### [Work to complete]
The answer is to be an exact copy of the lines below running from the line with "white armchair [189,291,282,413]" down to the line with "none -> grey floor lamp [606,187,657,304]", both ends included, and nothing more.

=== Records to use ===

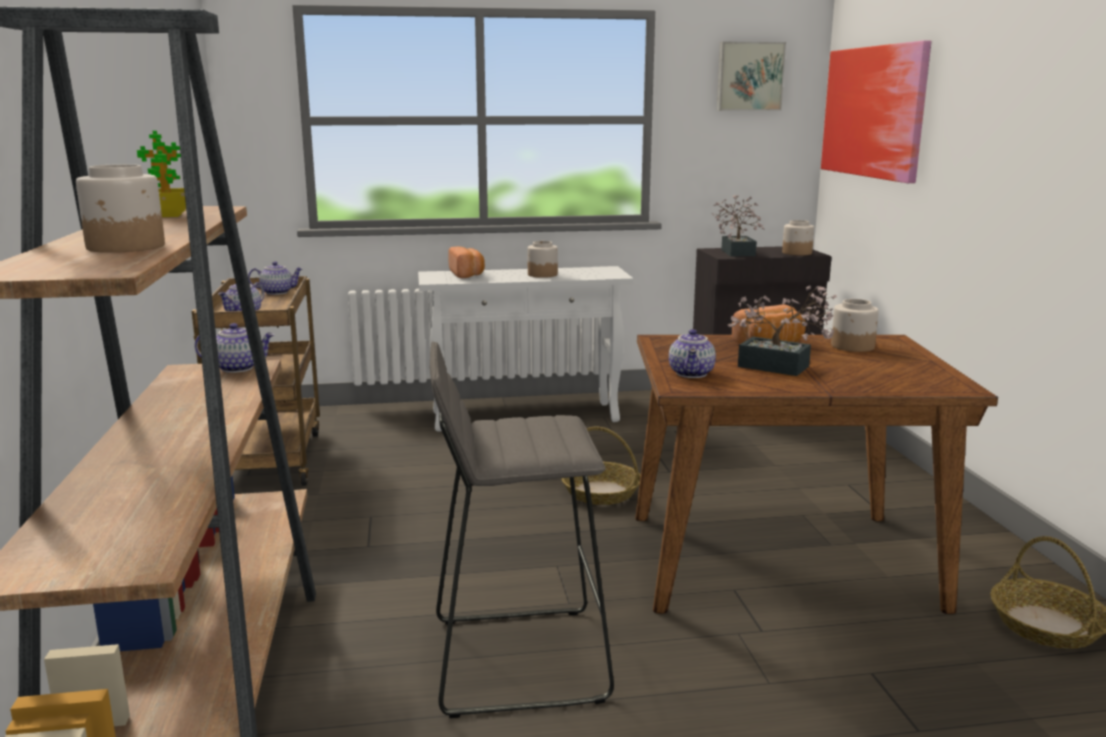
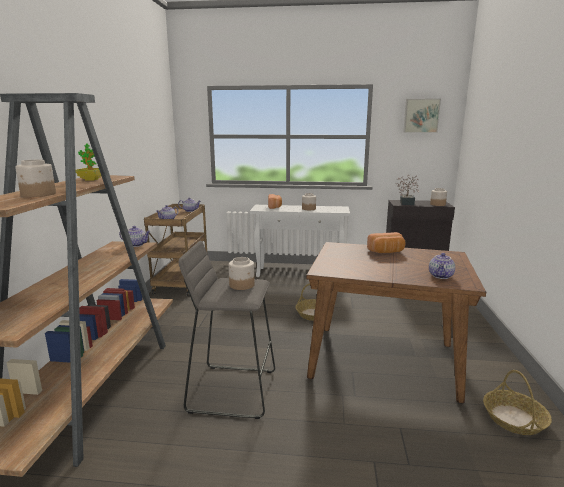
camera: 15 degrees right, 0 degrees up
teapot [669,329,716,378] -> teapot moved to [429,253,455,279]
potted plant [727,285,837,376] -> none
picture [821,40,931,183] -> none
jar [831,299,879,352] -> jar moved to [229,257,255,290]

===
=== Records to use ===

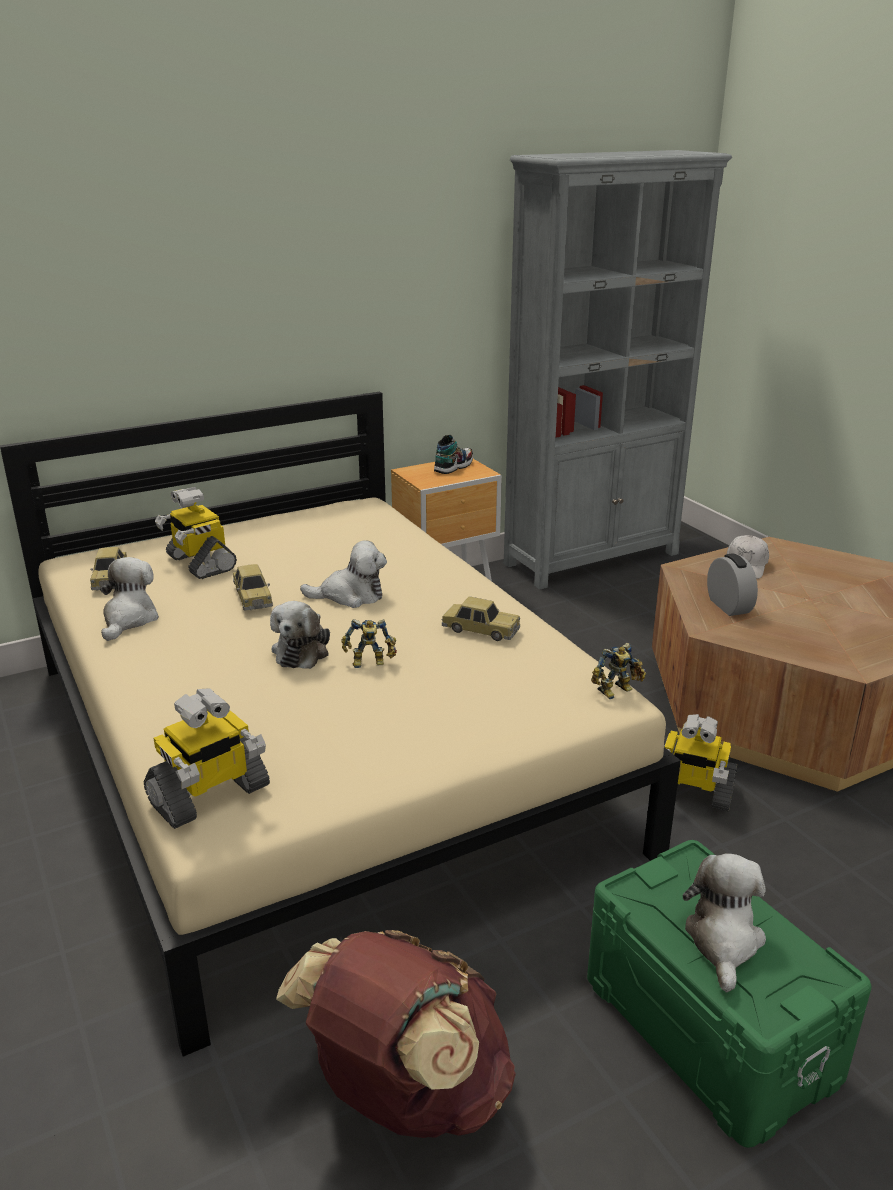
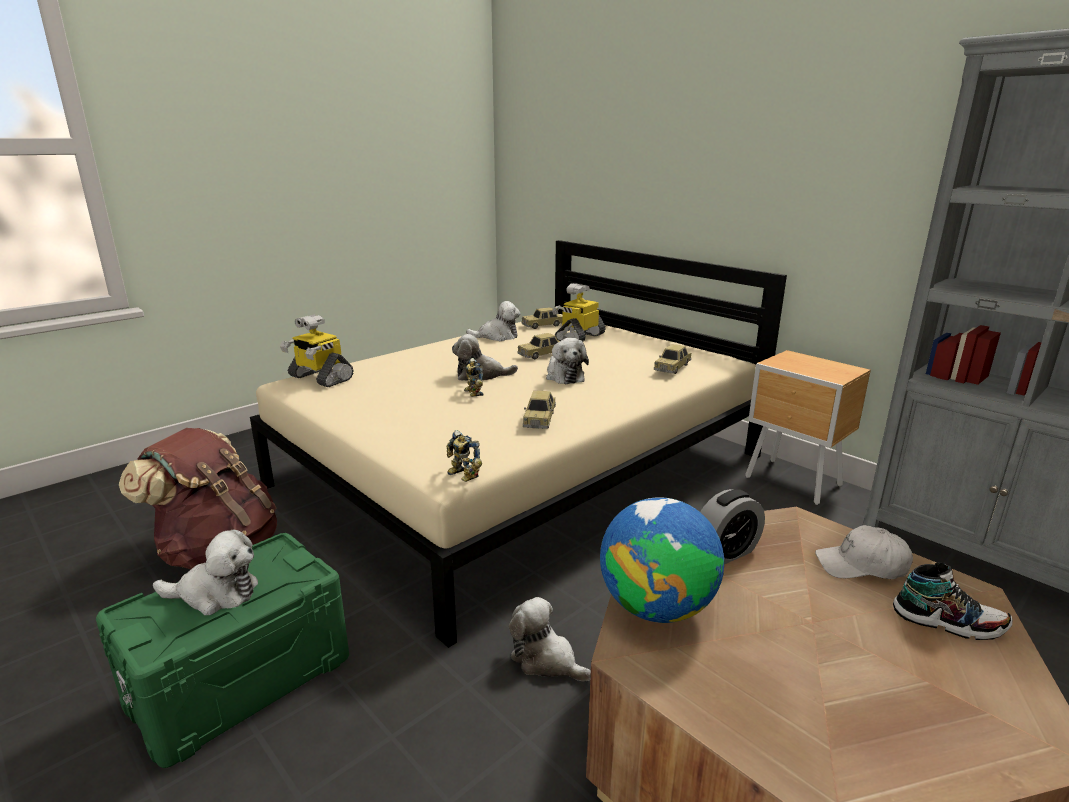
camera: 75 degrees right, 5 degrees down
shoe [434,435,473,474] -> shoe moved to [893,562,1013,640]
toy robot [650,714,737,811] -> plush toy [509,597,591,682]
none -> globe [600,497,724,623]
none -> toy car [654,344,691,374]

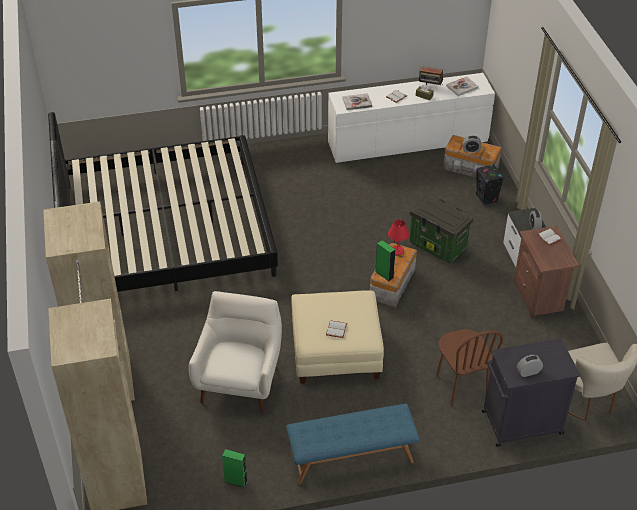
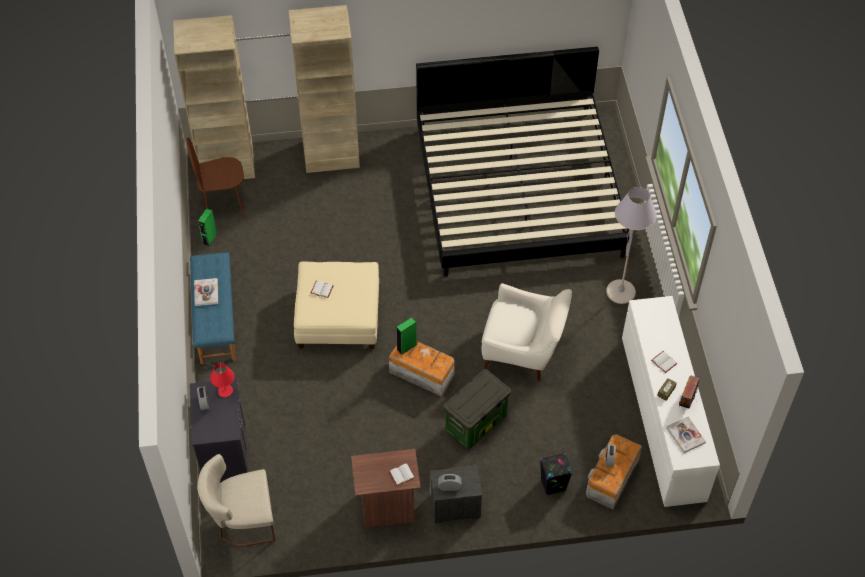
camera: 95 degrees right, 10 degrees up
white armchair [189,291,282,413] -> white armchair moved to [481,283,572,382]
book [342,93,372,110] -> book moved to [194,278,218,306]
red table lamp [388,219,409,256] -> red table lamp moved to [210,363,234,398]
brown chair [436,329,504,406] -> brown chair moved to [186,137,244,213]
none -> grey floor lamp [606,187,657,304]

===

### [Result for this task]
white armchair [189,291,282,413] -> white armchair moved to [481,283,572,382]
book [342,93,372,110] -> book moved to [194,278,218,306]
red table lamp [388,219,409,256] -> red table lamp moved to [210,363,234,398]
brown chair [436,329,504,406] -> brown chair moved to [186,137,244,213]
none -> grey floor lamp [606,187,657,304]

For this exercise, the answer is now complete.